5: Who was E.V. Ramaswamy Naicker? What, did he do to improve the condition of the untouchables?

Answer: E.V. Ramaswamy Naicker belonged to a middle-class family. He had been an ascetic in his early life and had studied Sanskrit scriptures carefully. Afterwards, he became a member of the Congress but quit it when he found that at a feast organised by nationalists, seating arrangements followed caste discrimination, i.e., the lower castes were made to sit at a distance from the upper-castes. He founded Self Respect Movement which inspired untouchables to fight for their dignity. He argued that untouchables were the true upholders of an original Tamil and Dravidian culture which had been subjugated by Brahmans. He felt that all religious authorities saw social divisions and inequality as God-given. Untouchables had to free themselves from all religions to achieve equal social status.

Long Answer Type Questions

1: Why were changes necessary in Indian society?

Answer: Indian society had been a prey to many evil practices for a long time. Men and women were treated differently. Women were subjected to many restrictions. They were not allowed to go to schools. They were not allowed to choose their husbands. Child-marriage was an established custom in the society. Most children were married off at an earl age. Both Hindu and Muslim men could many more than one wife. In some parts of the country, sati was in practice. Those widows were praised who chose death by burning themselves on the funeral pyre of their husbands. Women’s rights to property were also restricted.

One more evil practice that had crippled Indian society was that all people did not enjoy equal status. The upper-caste, consisted of Brahmans and Kshatriyas, availed all privileges. But other than these people were subjected to exploitation. The untouchables, who did menial works, were considered polluting. They were not allowed to enter temples, draw water from the well used by the upper castes. They were seen as inferior human beings.

These evil customs and practices had eclipsed the progress of society. Hence, debates and discussions began to take place from the early 19th century, with the development of new forms of communications. For the first time, books, newspapers, magazines, leaflets and pamphlets were printed. They spread awareness among the common mass.
Social reformers like Raja Rammohun Roy, Ishwar Chandra Vidyasagar, came forward and took initiatives to bring changes in society by abolishing the evil practices one after Another.

2: How did women involve themselves in their upliftment?

Answer: By the end of the 19th century, Indian women themselves began to work for their upliftment.
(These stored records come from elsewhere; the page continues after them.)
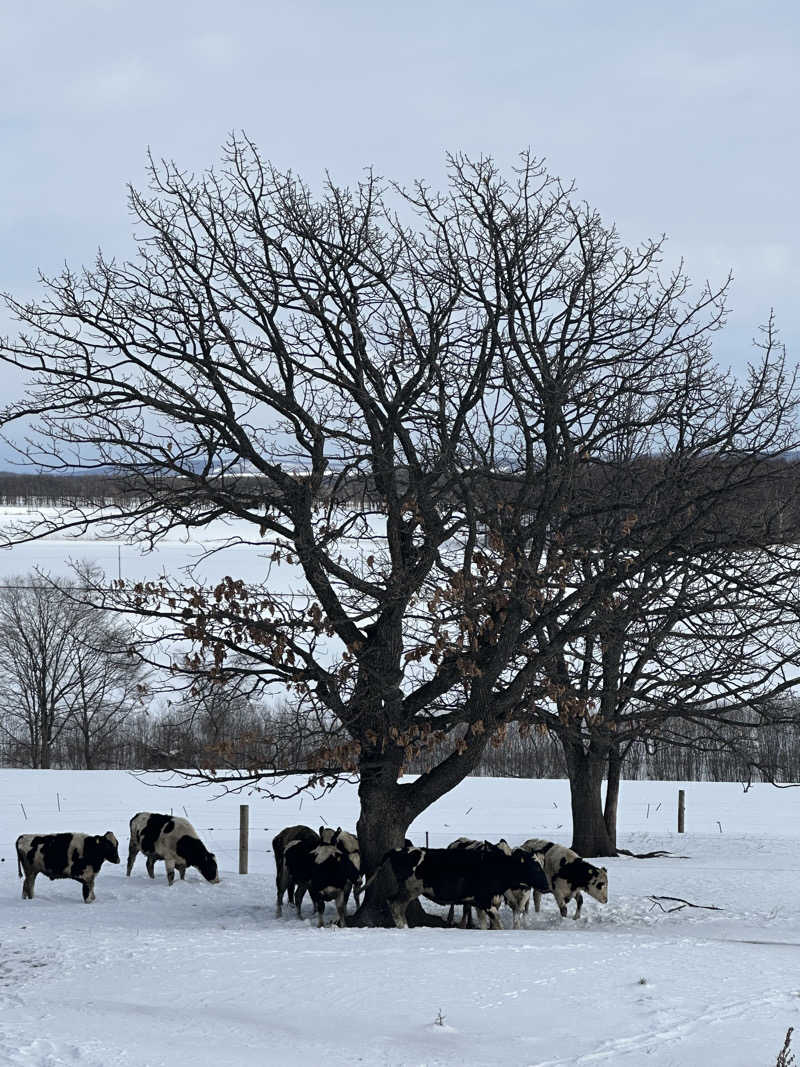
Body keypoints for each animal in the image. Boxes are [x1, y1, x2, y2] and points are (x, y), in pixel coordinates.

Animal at [375, 845, 550, 930]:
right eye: (534, 867)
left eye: (542, 866)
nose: (546, 885)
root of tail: (399, 850)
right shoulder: (484, 900)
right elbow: (498, 924)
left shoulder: (479, 903)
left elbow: (485, 925)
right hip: (410, 889)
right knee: (395, 904)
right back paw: (404, 927)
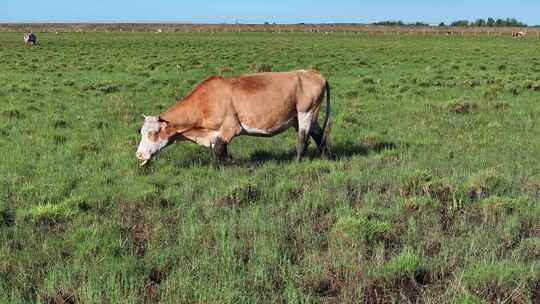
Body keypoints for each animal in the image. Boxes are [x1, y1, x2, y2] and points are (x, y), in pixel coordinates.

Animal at [135, 69, 332, 166]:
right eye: (141, 132)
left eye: (153, 134)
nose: (138, 154)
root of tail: (313, 73)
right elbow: (220, 151)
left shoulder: (230, 128)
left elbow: (219, 151)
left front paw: (235, 162)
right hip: (301, 117)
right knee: (318, 135)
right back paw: (324, 158)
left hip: (306, 113)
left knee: (303, 139)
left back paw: (297, 161)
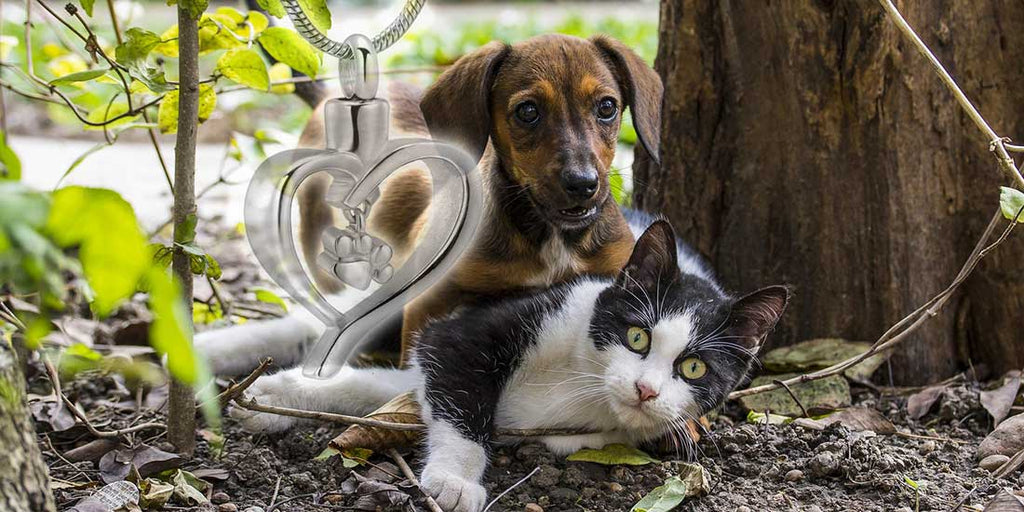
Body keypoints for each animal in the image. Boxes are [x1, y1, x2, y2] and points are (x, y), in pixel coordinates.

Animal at [228, 217, 786, 512]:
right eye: (637, 336)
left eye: (694, 369)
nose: (646, 390)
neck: (583, 381)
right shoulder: (469, 331)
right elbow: (459, 394)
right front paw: (455, 481)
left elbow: (388, 388)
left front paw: (280, 397)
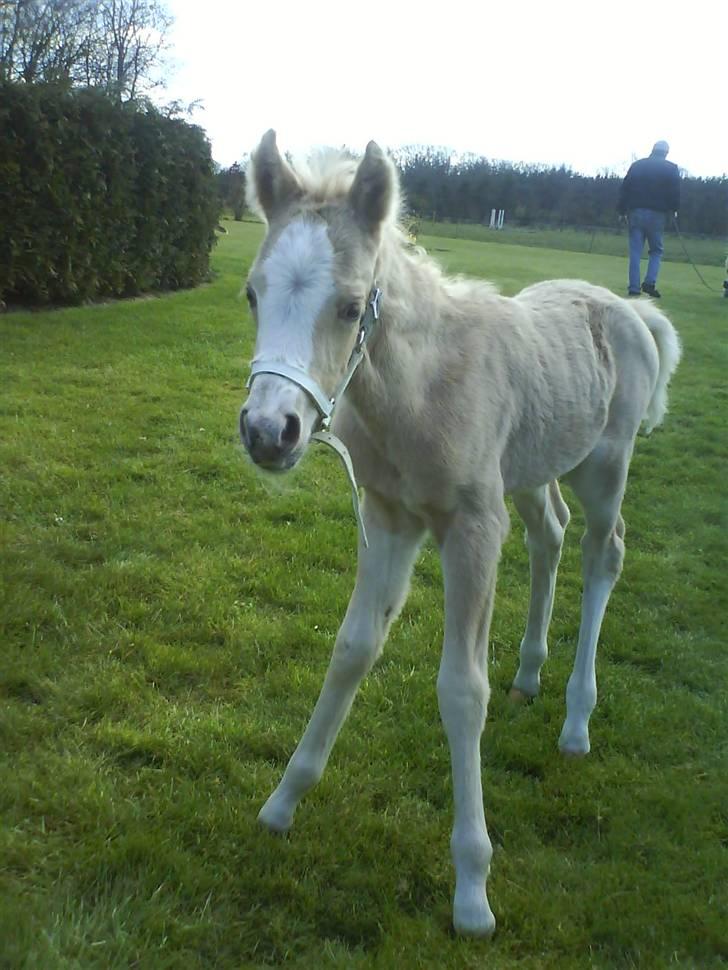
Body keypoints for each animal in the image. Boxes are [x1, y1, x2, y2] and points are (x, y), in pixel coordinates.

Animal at [240, 132, 684, 932]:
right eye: (252, 294)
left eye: (350, 307)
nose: (269, 432)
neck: (418, 391)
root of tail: (629, 308)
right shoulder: (388, 518)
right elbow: (352, 650)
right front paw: (283, 801)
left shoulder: (473, 527)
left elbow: (460, 690)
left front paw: (473, 888)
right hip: (533, 469)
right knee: (549, 535)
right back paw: (531, 675)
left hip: (605, 465)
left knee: (603, 553)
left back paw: (576, 722)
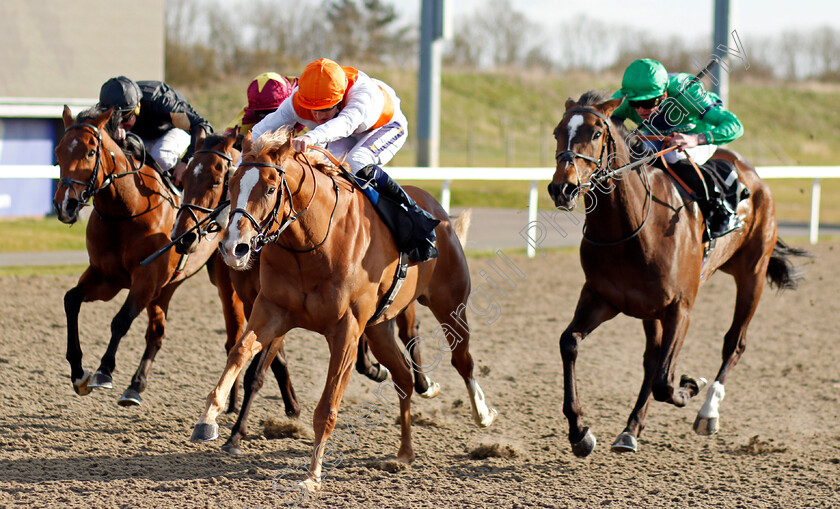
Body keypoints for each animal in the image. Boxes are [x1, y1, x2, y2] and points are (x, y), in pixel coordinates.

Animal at [50, 105, 218, 406]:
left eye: (90, 152)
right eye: (58, 152)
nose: (64, 205)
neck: (126, 210)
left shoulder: (145, 279)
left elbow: (121, 320)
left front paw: (103, 371)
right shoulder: (106, 277)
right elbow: (71, 300)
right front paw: (79, 373)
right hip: (167, 287)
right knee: (157, 333)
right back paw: (135, 385)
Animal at [187, 127, 496, 492]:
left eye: (271, 188)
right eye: (232, 184)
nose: (233, 247)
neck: (313, 243)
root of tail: (440, 212)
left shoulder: (346, 332)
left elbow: (327, 406)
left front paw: (312, 476)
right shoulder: (271, 311)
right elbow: (239, 353)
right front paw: (208, 419)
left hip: (450, 304)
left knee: (462, 360)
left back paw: (482, 414)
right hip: (378, 328)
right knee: (403, 377)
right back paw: (404, 452)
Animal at [544, 91, 808, 456]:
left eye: (596, 134)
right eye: (557, 132)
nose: (563, 188)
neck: (631, 230)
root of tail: (751, 174)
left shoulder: (680, 309)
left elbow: (665, 381)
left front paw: (691, 385)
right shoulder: (602, 298)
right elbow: (569, 342)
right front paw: (579, 431)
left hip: (752, 273)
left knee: (733, 344)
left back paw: (708, 411)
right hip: (649, 308)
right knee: (652, 358)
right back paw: (630, 430)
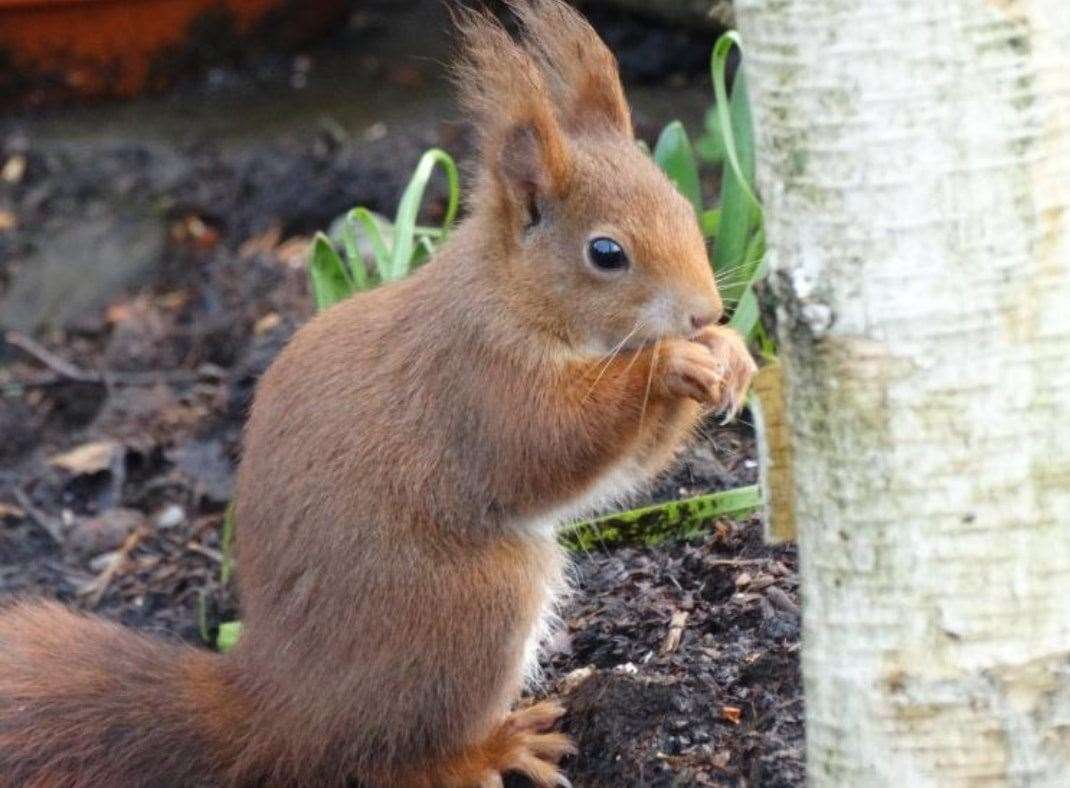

They began to get higher education in universities. Some of them trained to be doctors, some became teachers. Many women began to write and publish their critical views on the status of women in society. The name of Tarabai Shinde is worth-mentioning here. She got education at home at Poona. She published a book, Stripurushtulna, meaning a comparison between men and women. She criticised the social differences between men and women. Another woman, Pandita Ramabai, was a great scholar of Sanskrit.

She criticised Hinduism which was so oppressive towards women. She wrote a book about the miserable lives of upperrcaste Hindu women. She established a widow home at Poona to provide shelter to widows who had been ill-treated in their families. From the early 20 th century, Muslim women such the Begums of Bhopal and Begum Rokeya Sakhawat Hossain played active role in spreading education among Muslim girls. They founded schools for them. Begum Rokeya Sakhawat Hossairi fearlessly criticised the conservative ideas. She argued that religious leaders of every faith accorded an inferior position to women.

The orthodox Hindus and Muslims got alarmed to see all this. Several Hindu nationalists felt that Hindu women were adopting Western ways which would corrupt Hindu culture and erode family values. Orthodox Muslims were equally worried about the impact of these changes. Unaware of all these, women, from the early 20th century, began to form political associations, pressure groups to push through laws for female suffrage and better health care and education for them. Some of them even joined various kinds of nationalist and socialist movements from the 1920s.